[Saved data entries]
——————————

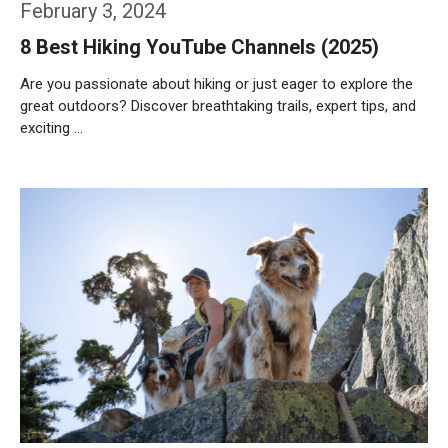
February 3, 2024
8 Best Hiking YouTube Channels (2025)
Are you passionate about hiking or just eager to explore the
great outdoors? Discover breathtaking trails, expert tips, and
exciting …
Weiterlesen…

——————————

» **Exercise goal**: Show every line of the records that contains the word "about", treating uppercase and lowercase as different.

» **Result**:
Are you passionate about hiking or just eager to explore the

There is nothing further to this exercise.